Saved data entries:

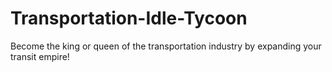 # Transportation-Idle-Tycoon
 Become the king or queen of the transportation industry by expanding your transit empire! 
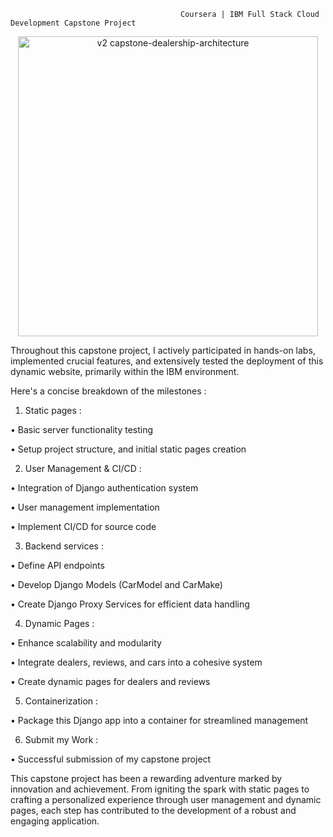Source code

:                                           Coursera | IBM Full Stack Cloud Development Capstone Project

<p align="center">
<img width="480" alt="v2 capstone-dealership-architecture" src="https://github.com/Jean-Joooo/agfzb-CloudAppDevelopment_Capstone/assets/124114074/381e1012-b728-4d73-91b2-c2777532494f">
</p>

Throughout this capstone project, I actively participated in hands-on labs, implemented crucial features, and extensively tested the deployment of this dynamic website, primarily within the IBM environment.

Here's a concise breakdown of the milestones :

1. Static pages :
   
•	Basic server functionality testing

•	Setup project structure, and initial static pages creation


2. User Management & CI/CD :

•	Integration of Django authentication system

•	User management implementation

•	Implement CI/CD for source code


3. Backend services :
   
•	Define API endpoints

•	Develop Django Models (CarModel and CarMake)

•	Create Django Proxy Services for efficient data handling


4. Dynamic Pages :
   
•	Enhance scalability and modularity

•	Integrate dealers, reviews, and cars into a cohesive system

•	Create dynamic pages for dealers and reviews


5. Containerization :
    
•	Package this Django app into a container for streamlined management


6. Submit my Work :
   
•	Successful submission of my capstone project


This capstone project has been a rewarding adventure marked by innovation and achievement. From igniting the spark with static pages to crafting a personalized experience through user management and dynamic pages, each step has contributed to the development of a robust and engaging application.
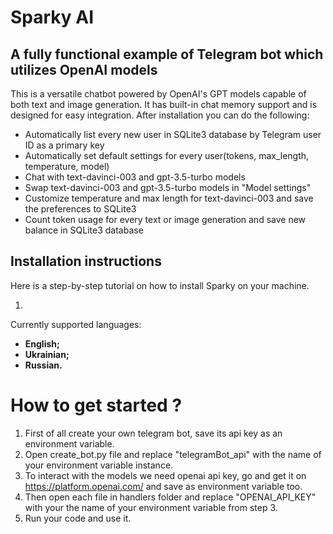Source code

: # Sparky AI


## A fully functional example of Telegram bot which utilizes OpenAI models

This is a versatile chatbot powered by OpenAI's GPT models capable of both text and image generation. It has built-in chat memory support and is designed for easy integration. After installation you can do the following:

* Automatically list every new user in SQLite3 database by Telegram user ID as a primary key
* Automatically set default settings for every user(tokens, max_length, temperature, model)
* Chat with text-davinci-003 and gpt-3.5-turbo models
* Swap text-davinci-003 and gpt-3.5-turbo models in "Model settings"
* Customize temperature and max length for text-davinci-003 and save the preferences to SQLite3
* Count token usage for every text or image generation and save new balance in SQLite3 database

## Installation instructions
Here is a step-by-step tutorial on how to install Sparky on your machine.

1. 


Currently supported languages:
- **English;**
- **Ukrainian;**
- **Russian.**

# How to get started ?
1. First of all create your own telegram bot, save its api key as an environment variable.
2. Open create_bot.py file and replace "telegramBot_api" with the name of your environment variable instance.
3. To interact with the models we need openai api key, go and get it on https://platform.openai.com/ and save as environment variable too.
4. Then open each file in handlers folder and replace "OPENAI_API_KEY" with your the name of your environment 
   variable from step 3.
5. Run your code and use it.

### Prompt
When you reach the line with "(CarModel and CarMake)" in the records above, begin repeating the lines exactly, and stop after the line with "# Sparky AI". Skip all pictures.

### Solution below
•	Develop Django Models (CarModel and CarMake)

•	Create Django Proxy Services for efficient data handling


4. Dynamic Pages :
   
•	Enhance scalability and modularity

•	Integrate dealers, reviews, and cars into a cohesive system

•	Create dynamic pages for dealers and reviews


5. Containerization :
    
•	Package this Django app into a container for streamlined management


6. Submit my Work :
   
•	Successful submission of my capstone project


This capstone project has been a rewarding adventure marked by innovation and achievement. From igniting the spark with static pages to crafting a personalized experience through user management and dynamic pages, each step has contributed to the development of a robust and engaging application.
Source code

: # Sparky AI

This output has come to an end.